Now, neither of us are superstitious, but food traditions are fun and interesting, and sometimes help with menu planning. And this is good stuff. 

I add collards for color, nutrition, fiber (oh, and, um, luck). I also add additional broth because the dumplings soak up some of it as they cook. That's also why I don't drain the tomatoes. I usually use potato (I used cauliflower once and was pleased) instead of turnip or rutabaga.  Don't forget to soak the dried beans/peas the night before. My changes and notations are in parentheses.

You can make the stew a day ahead, as I did this weekend because of our schedule, and reheat it to a simmer before adding the dumplings. I reheated it in a saute pan to allow more space for the dumplings, which worked well.

Also great from this cookbook (and I recommend all of his) is the Smothered Cajun Corn, or Maque Choux.

Golden Hominy and Corn Stew with Cornmeal Dumplings (and Collard Greens)

1 cup dried baby lima or French flageolet beans (black-eyed peas)
1/4 cup olive oil
2 cups chopped yellow onion (1 large white onion)
1 tbsp. minced or pressed garlic
4 or 5 whole cloves (1/2 tsp. ground cloves. . . didn't want to bite into on of those suckers)
2 bay leaves
2 tbsp. minced fresh thyme or 1 tbsp dried thyme
2 quarts homemade vegetable or chicken stock or canned chicken broth (add 2 cups)
1 can (16 oz.) golden hominy, drained
1 cup diced carrot
1 cup peeled, diced turnip or rutabaga (substitute potato or cauliflower florets)
1/2 cup minced fresh parsley (I forgot it this time)
1 cup peeled, seeded, chopped ripe or drained canned tomato (28-oz. can diced tomatoes, undrained)
2 cups fresh, drained canned or thawed frozen yellow corn (I used frozen white shoepeg corn this time)
(1 to 1 1/2 lbs. fresh collard greens, tough stems removed and discarded, greens rinsed well and roughly chopped)
(1 cup or so of diced ham or cooked chicken, optional)
Freshly ground black pepper
Ground cayenne (I skip this so my husband will eat it)

Corn Dumplings:

1/2 cup yellow cornmeal
1/2 cup cake flour (all-purpose works, but dumplings aren't quite as cakey)
2 tsp. baking powder
1/2 tsp. salt
2 tsp. sugar
1 egg, lightly beaten
1/3 cup milk
1 tbsp. unsalted butter, melted
1/2 cup cooked corn (you can skip this)

Carefully pick over beans (peas) to remove any shriveled ones and foreign matter (such as rocks or an errant lentil). Place in bowl, cover with water, cover bowl and soak overnight.

Drain and reserve beans (peas).

Heat oil in a stainless-steel* stockpot over medium-high heat.

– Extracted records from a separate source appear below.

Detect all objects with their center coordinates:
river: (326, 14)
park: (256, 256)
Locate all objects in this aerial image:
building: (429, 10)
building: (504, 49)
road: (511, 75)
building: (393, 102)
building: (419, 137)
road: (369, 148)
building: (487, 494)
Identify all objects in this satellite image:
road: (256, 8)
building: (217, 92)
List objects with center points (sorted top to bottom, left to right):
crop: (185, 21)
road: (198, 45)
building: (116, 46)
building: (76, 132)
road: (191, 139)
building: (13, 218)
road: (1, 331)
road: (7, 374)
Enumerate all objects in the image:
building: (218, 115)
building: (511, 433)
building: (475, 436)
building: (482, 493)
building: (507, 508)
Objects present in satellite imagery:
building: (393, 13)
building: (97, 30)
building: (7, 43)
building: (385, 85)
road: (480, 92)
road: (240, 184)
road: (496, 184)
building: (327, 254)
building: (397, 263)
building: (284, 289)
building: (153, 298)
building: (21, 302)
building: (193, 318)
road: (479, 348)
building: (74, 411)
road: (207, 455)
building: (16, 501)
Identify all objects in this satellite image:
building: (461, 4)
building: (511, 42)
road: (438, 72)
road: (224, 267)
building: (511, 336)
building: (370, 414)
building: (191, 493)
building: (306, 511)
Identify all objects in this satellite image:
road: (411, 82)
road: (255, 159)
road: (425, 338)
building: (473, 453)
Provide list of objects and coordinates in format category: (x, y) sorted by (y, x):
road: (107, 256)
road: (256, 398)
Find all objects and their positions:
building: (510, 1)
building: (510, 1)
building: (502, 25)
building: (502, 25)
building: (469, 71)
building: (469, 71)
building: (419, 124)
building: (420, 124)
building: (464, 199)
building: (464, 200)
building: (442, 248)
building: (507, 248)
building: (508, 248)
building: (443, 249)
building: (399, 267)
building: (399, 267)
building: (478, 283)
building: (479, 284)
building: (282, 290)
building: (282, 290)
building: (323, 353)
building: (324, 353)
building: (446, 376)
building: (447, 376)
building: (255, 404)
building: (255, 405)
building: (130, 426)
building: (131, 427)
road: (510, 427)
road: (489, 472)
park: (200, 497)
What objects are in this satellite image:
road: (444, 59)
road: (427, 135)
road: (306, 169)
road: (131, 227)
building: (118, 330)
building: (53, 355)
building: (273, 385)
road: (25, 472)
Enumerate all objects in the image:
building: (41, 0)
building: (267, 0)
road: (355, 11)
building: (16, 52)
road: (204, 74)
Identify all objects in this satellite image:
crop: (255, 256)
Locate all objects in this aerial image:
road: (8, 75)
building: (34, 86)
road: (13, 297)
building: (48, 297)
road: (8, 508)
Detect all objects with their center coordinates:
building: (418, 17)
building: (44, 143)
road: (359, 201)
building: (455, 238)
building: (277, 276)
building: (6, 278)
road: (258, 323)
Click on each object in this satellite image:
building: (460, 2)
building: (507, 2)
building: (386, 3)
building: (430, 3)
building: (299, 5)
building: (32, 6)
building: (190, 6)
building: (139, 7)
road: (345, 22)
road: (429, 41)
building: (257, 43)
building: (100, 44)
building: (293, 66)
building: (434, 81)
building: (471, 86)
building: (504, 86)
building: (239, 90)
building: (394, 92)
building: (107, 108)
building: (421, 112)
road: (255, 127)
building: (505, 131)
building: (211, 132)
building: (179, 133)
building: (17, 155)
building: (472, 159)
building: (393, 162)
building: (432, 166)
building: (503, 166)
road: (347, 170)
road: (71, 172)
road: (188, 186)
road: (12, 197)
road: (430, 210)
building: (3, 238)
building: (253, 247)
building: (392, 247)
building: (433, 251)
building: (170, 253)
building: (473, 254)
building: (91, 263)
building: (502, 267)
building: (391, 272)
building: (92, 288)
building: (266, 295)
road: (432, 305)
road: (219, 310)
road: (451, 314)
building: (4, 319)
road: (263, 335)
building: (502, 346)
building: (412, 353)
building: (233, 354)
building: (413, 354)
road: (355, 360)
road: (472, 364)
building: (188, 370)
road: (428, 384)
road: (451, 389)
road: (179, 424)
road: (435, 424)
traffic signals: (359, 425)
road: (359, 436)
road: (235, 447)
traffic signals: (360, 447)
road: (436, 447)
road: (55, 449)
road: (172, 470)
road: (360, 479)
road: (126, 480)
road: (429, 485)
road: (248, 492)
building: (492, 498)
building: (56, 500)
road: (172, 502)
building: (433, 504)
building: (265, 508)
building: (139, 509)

Add the onion and saute until soft but not browned, about 5 minutes. Add the garlic and saute 1 more minute. Add the drained beans (peas), cloves, bay leaves, thyme and stock or broth. Bring to a boil, then reduce heat to low and simmer, uncovered, for 45 minutes, stirring occasionally.

Add the drained hominy, carrot, chosen vegetables, parsley, tomato and half the collards (only half because you need them to cook down before you can add more). Simmer until the vegetables are nearly tender, about 30 minutes, stirring occasionally. Add the rest of the collards when there is room.

When the stew is in its last 30 minutes of simmering, mix the dumpling batter:
In a bowl combine cornmeal, flour, baking powder, salt and sugar; mix well. Add egg, milk, butter and corn and stir until blended. Let stand about 10 minutes before cooking to allow cornmeal to absorb the liquids.

Stir the 2 cups of corn into the stew and season to taste with salt and peppers. (Make sure it is just simmering before adding the dumplings; boiling can break dumplings apart.) For each dumpling, drop a heaping tablespoon of batter onto stew. When all of the batter has been added, cover the pot and cook until a toothpick inserted into a dumpling comes out clean, about 15 minutes. Serve hot, scooping dumplings alongside some of the stew in a bowl.

Serves 6 hungry people. Nice with a green salad.

Note: Reheats well as far as flavor, but any dumplings already in the stew will break apart a bit.

*(Stainless steel is nonreactive; the acid in the tomatoes won't react with it, as it can with aluminum, changing the color of the stew or imparting a metallic taste.)